Rosae Novichenko representa o Brasil na Torre Eiffel

1
Rosae Novichenko, artista plástica

A artista plástica curitibana Rosae Novichenko representou o Brasil, no dia 23 de outubro, em uma exposição de arte que aconteceu no Salão Gustave Eiffel, na própria torre. O evento, chamado Grande Exposição Universal, fez alusão ao evento histórico ocorrido em Paris há exatos 125 anos, momento em que a própria Torre Eiffel foi inaugurada.

Apesar do nome (Rosae, “da rosa” em latim, e Novichenko, “homem novo” em ucraniano) Rosae Novichenko nasceu em Lages, Santa Catarina, e tem Curitiba como base e o mundo como sala de exposição. Trabalhos seus já percorreram os lugares mais diversos; desde os mais prováveis, como Florença e Nova York, até os mais inusitados, como Pequim e Ilha Mauritius. Só neste ano, Rosae já participou de diversas mostras e recebeu distinções em Catânia e Palermo (Itália), Miami e Nova York (EUA), La Valleta (Malta) e Principado de Mônaco.

A Grande Exposição Universal de Artes Plásticas, que aconteceu em Paris e que teve Rosae como única artista brasileira convidada, foi concebida e organizada pelos críticos de arte italianos Salvatore Russo, Francesco Saverio Russo e Sandro Serradifalco. Josè Van Roy Dali, pintor e herdeiro de Salvador Dali, foi um dos astros que prestigiou esse evento dedicado a mostrar criações de outros 80 artistas especialmente convidados. Nesta ocasião, Rosae Novichenko recebeu o prêmio especial “Best Artist in the World”, juntamente com os seus colegas artistas internacionais. Com mais esta distinção internacional, Rosae comemora a sua 38 trigésima oitava premiação em sua carreira como artista plástica.

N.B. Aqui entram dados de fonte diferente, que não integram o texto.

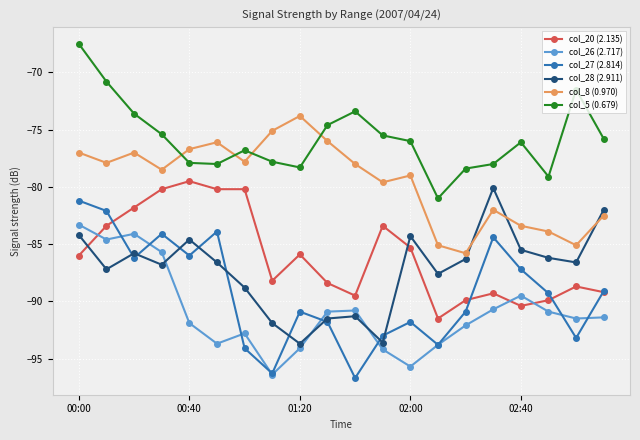

What is the value of the col_20 (2.135) point at the 14th from the left?

-91.5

Nos dias 25 e 26, Rosae Novichenko participou também de uma coletiva no Museu do Louvre, que é, assim como a famosa torre, um dos pontos turísticos mais visitados do mundo. Essa artista brasileira tida como mestre contemporânea internacional, está, como vemos, polarizando as atenções dos Europeus e Americanos nesse segmento artístico mais voltado a museus, galeristas e colecionadores que privilegia formatos artísticos tradicionais, como pintura sobre tela, desenho, aquarela e escultura. “O mundo precisa de verdadeiros mestres da arte, por isso escolhemos e convidamos você, Rosae Novichenko” – esta foi a frases de seus curadores e críticos italianos, ao convidarem nossa artista para os seus prestigiosos eventos.

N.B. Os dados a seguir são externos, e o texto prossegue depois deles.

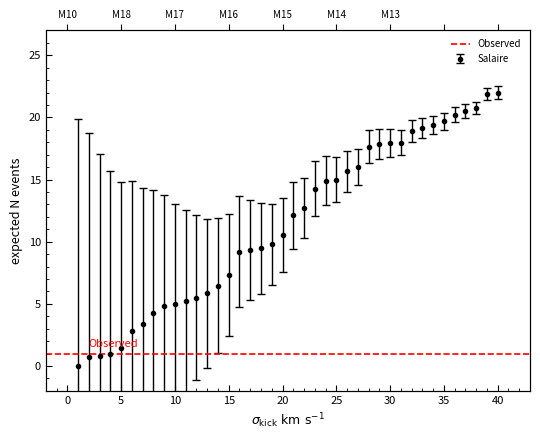

True or false: the data shows 12.1 at 21.

True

Nestes tempos de bienais feitas de manifestos sociais, instalações e arraigado conceitualismo, eventos como esses em Paris revelam que boa parte da crítica especializada preza, e muito, a força e e nova expressão da pintura contemporânea à moda tradicional. Rosae Novichenko é a representante brasileira que desperta os olhares do mundo para essa faixa de produção artística mais duradoura, que tende a se manter eterna, não obstante os tantos modernismos que perseveram por aqui, já há tantas décadas.